# Orders Question



## jranrose (24 May 2006)

Hello All,
I came across this pic of RCMP Comm. Giuliano Zaccardelli (Canadian Press Photographer Fred Chartrand). I was wondering about the star on the left breast. Looks to me like the Grand Commander to the Order of Bath (GCB). After doing some research threw the Canadian Gazette, I found no information to this (Although he has the Italian Order of Merit). My Question is are we authorized to wear the stars if they confer knighthoods? Because the GCB is a knighthood. Your input would be appreciated.
Thanks,
Jason


----------



## captjtq (24 May 2006)

Hey Jason,

The scan is somewhat pixellated, so I can't quite tell - I do know that the orders that he's wearing through his buttom holes are the Order of Merit of Police Forces (he is the principal commander), and the Order of St. John of Jerusalem.  He was made an officer in the French Legion of Honour in 2003 - that's the last medal on the right. Otherwise, the star itself I can't tell. It doesn't look like the GCB - the cross in the middle of the GCB is Maltese whereas these appear to be fleur-de-lis, much like those of the medals (but not the badge) of the Order of the British Empire.... interesting - I'm going to keep looking.


Jay.


----------



## captjtq (24 May 2006)

Further to my last, it does look like it is the Italian Order of Merit, in the grade of Grand Officer (Grande Ufficiale) - have a look here: http://www.quirinale.it/onorificenze/insegne/ParureOmri/gu.htm

Jay


----------



## jranrose (24 May 2006)

Outstanding, Thanks for the info. I was rather confused. I am assuming that there is no knighthoods associated with non-Commonwealth Orders?
Thanks Again,
Jason


----------



## captjtq (25 May 2006)

Canadians are no longer recommended for knighthoods under the British system by Canadian Prime Ministers or the GG. Canada first tried to distance itself from the British system after the First World War, with the Nickle Resolution, which attempted to forbid Canadian citizens from becoming Knights, Peers, Barons, etc. This has been firmed up with the creation of our own honours system (Order of Canada, Order of Military Merit, Order of Merit of the Police Forces, etc).

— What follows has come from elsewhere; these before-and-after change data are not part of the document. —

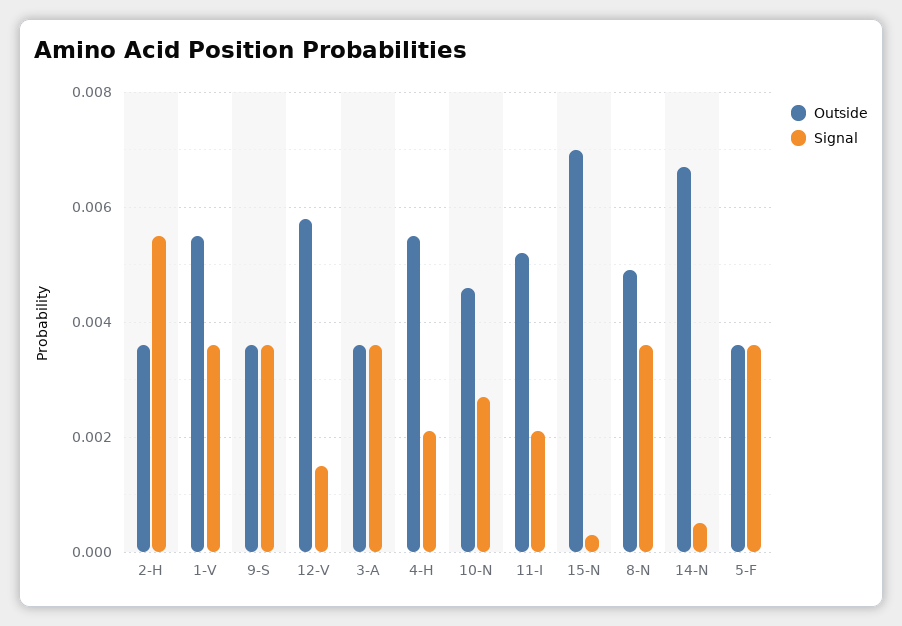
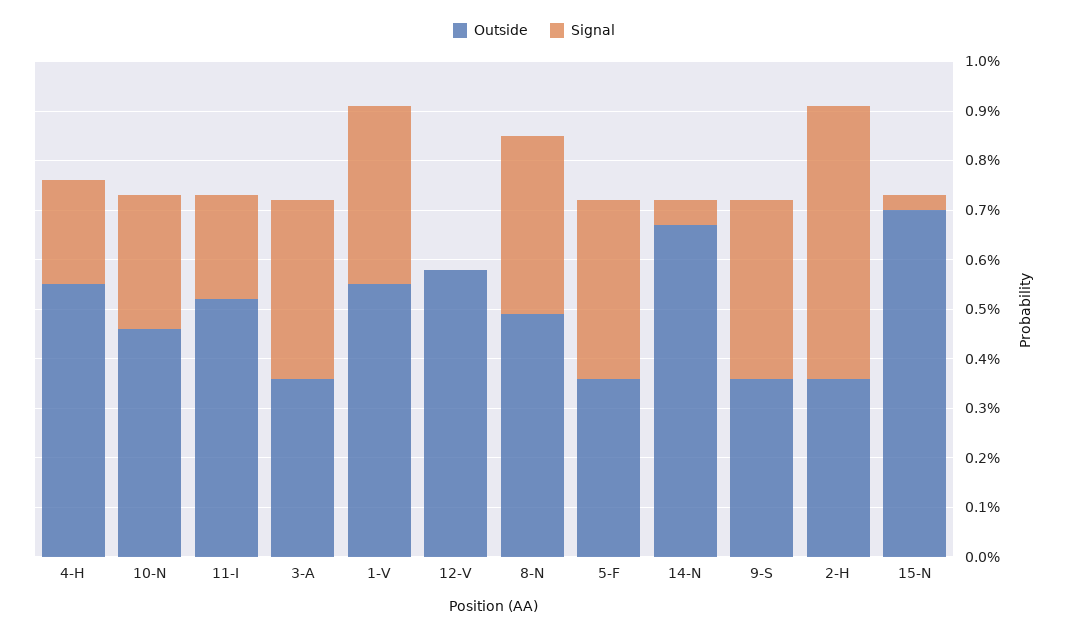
  {
    "Outside": {
      "2-H": 0.0035,
      "1-V": 0.0055,
      "9-S": 0.0035,
      "12-V": 0.006,
      "3-A": 0.0035,
      "4-H": 0.0055,
      "10-N": 0.0045,
      "11-I": 0.005,
      "15-N": 0.007,
      "8-N": 0.005,
      "14-N": 0.0065,
      "5-F": 0.0035
    },
    "Signal": {
      "2-H": 0.0055,
      "1-V": 0.0035,
      "9-S": 0.0035,
-     "12-V": 0.0015,
+     "12-V": 0,
      "3-A": 0.0035,
      "4-H": 0.002,
      "10-N": 0.0025,
      "11-I": 0.002,
      "15-N": 0.0005,
      "8-N": 0.0035,
      "14-N": 0.0005,
      "5-F": 0.0035
    }
  }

Good link explaining it further: http://en.wikipedia.org/wiki/Nickle_Resolution -> it appears that there is some ambiguity to the whole concept, really. 

In the most famous recent case, Conrad Black renounced his Canadian citizenship a few years back because the Brits wanted to give him a peerage, and Chretien wouldn't allow it, even when Mr. Black tried to get dual citizenship.


----------



## captjtq (25 May 2006)

And to answer your question, I would guess that there are no knighthoods associated with non-commonwealth orders, even if there were, the Canadian recipient would not be able to title themselves 'Sir or Dame Whomever', though they would undoubtedly be considered such by the country that bestowed the honour.


----------